Buol doesn't pretend that parenting is always easy, but he believes that the resources to manage the difficult times lie within.
"If we remain humble and calm, we can manage that stress that comes with fathering," he says.
"You just need to put your calming heart in place."
Jump in and learn everything: Rob Moodie, father of 2
In 2005 Rob Moodie, a professor of public health at the University of Melbourne, was named Father of the Year. When he talks about his children, it's not hard to see why.
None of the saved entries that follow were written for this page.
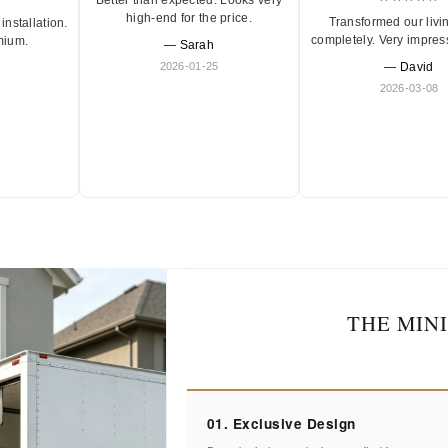
high-end for the price.
Transformed our livi
installation.
completely. Very impres
mium.
— Sarah
2026-01-25
— David
2026-03-08
THE MIN
01. Exclusive Design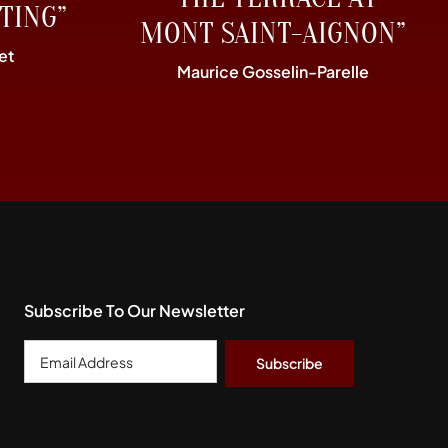
TING”
MONT SAINT-AIGNON”
et
Maurice Gosselin-Parelle
Subscribe To Our Newsletter
Email
Address
*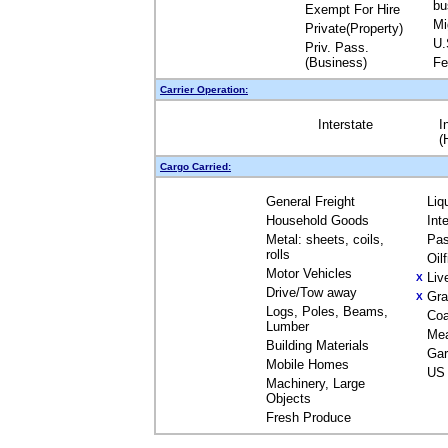
bu
Exempt For Hire
Mi
Private(Property)
U.
Priv. Pass.
(Business)
Fe
Carrier Operation:
Interstate
I
(
Cargo Carried:
General Freight
Liq
Household Goods
Int
Metal: sheets, coils,
Pas
rolls
Oil
Motor Vehicles
Liv
X
Drive/Tow away
Gra
X
Logs, Poles, Beams,
Coa
Lumber
Me
Building Materials
Gar
Mobile Homes
US 
Machinery, Large
Objects
Fresh Produce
"I love them … in a way that I can't actually explain. It's something sort of metaphysical.
"I know I would walk in front of a train for them," he says.
"You feel your children's pain and their joy in a way that you don't with anybody else, perhaps not even with your partner."
Moodie wishes that, before he became a dad, he'd understood the importance of doing more "direct fathering".
"There was a time when I was doing a lot of overseas travel, and [Moodie's wife] Annie took on so much of the load."
But he says fathers have a huge amount to gain from "jumping in and learning everything about how to look after their kids" and "actually being very much a part of their literally daily life — not just coming back to see them at the end of the workday".
"I wish in some ways I'd done more of that," he says.
Despite that, he describes his connection to his children as "incredibly strong" and says raising them has been his greatest achievement.
"When someone says, 'What are the best things you've done in your life?' Well, having two kids, Penny and Nick, are the best things that I've done."